Green turtle – Fifth Lane
Anyone remember Spirograph?

Blacks Beach

Our caravan site was located right beside Blacks Beach – a deserted, sweeping, shallow bay with cliffs rising to the north, black volcanic rocks running down to the surf and some impressive cliff-top properties looking out over the Coral Sea.

Volcanic rocks – Blacks Beach

Towards the south along the beach is a prominent water tower sitting on top of Slade Point. A closer look shows it hasn’t escaped the artist’s brush. Featuring several enormous humpback whales wrapped around the supporting base and another breaching under a pink sunset sky as a red tailed black cockatoo watches on.

Completed during 2019 by artists Scott Nagy and Cara Sanders (aka Owlet), the mural depicts the Humpback whale’s northward migration along the coast between June and August.

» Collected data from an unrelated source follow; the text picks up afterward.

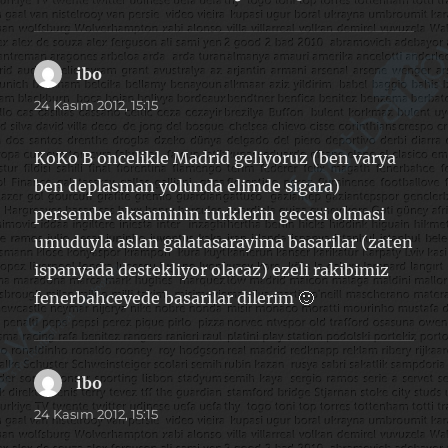
ibo
dedi
ki:
24 Kasım 2012, 15:15
KoKo B oncelikle Madrid geliyoruz (ben varya
ben deplasman yolunda elimde sigara)
persembe aksaminin turklerin gecesi olmasi
umuduyla aslan galatasarayima basarilar (zaten
ispanyada destekliyor olacaz) ezeli rakibimiz
fenerbahceyede basarilar dilerim 🙂
ibo
dedi
ki:
24 Kasım 2012, 15:15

It is a very worthwhile short drive out of town but be courteous and bear in mind the local residents whose properties sit astride the tower and have to contend with all the visitors wanting a closer look. The road is sign posted as ‘Local Traffic Only’ presumably, and understandably, at the request of the affected residents. Access ends at the foot of the tower forming a turning circle with little space to park. From here a short walk makes its way down to a quiet but quite rocky beach.

Mackay Water Tower

Just a couple of hundred metres along the coastal road is Lamberts Lookout, which is a popular spot for whale watching during the migration season. Binoculars have thoughtfully been provided to bring the whales and the outlying Cumberland Islands closer in to view. There are onsite parking facilities available but on the busy day we visited none were free.

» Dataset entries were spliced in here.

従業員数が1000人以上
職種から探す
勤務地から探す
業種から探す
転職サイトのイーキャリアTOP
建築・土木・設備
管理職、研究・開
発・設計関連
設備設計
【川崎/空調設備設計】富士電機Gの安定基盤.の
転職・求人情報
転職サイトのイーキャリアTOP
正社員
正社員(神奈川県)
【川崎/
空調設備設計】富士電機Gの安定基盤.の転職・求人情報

Safety is a priority… for some it seems

Travelling along the worsening state of the road known as the Bruce Highway is no fun – especially towing a large caravan. Always eager to get past caravans in the most dangerous places on the highway, and no doubt adding to the dreadful carnage this road is unfortunately known for, locals and tradies sit right on the back of your caravan constantly weaving in and out of view desperate to get a break in the oncoming traffic. Then, at an overtaking section, they’ll crawl past forcing you to brake hard as the merge point approaches. Just brainless, selfish idiots with no care for anyone else’s safety. Admittedly there are more than a few caravaners driving dangerously slow on the highway causing frustration and long tailbacks. These are the folks giving other caravan drivers a bad name.

Roger, copy that

Something all slower traffic should do, where safe, is to use the UHF radio to advise those behind that you’ll ease-off at the next overtaking section to let them pass safely. Usually you’ll receive an ‘Okay mate’, or, on occasion, nothing at all. Following behind us on our way south was a coach and a large Linfox truck and trailer. Being a considerate driver I put out a call to say I’ll ease-off shortly to let both vehicles pass. However, the driver of the coach responded, “no mate, you’re okay, you’re keeping up a good speed. Happy to follow behind”. Was that a compliment? Well that began an interesting conversation as we started to form a small convoy. Shortly after the Linfox truckie joined in and for many, many kilometres we chatted between the three of us, all very pleasant and lighthearted. Now ‘truckies’ tend to communicate in profanities interspersed with the occasional helpful warning of ‘slow traffic ahead’ or ‘cow on the road’… or both. And, admittedly the truckie did regularly drop the ‘F-bomb’… a lot actually, but it was enlightening to know more about what life on the road is really like from some of our country’s long distance drivers.

Eventually, though, it was time for us to part company as we left the Bruce Highway heading towards Mackay and exchanged thanks, ‘safe travels ahead’ and gave each other a friendly wave. It certainly made the long drive far more pleasant… and entertaining too.

Next stop Yeppoon as we continue our journey south.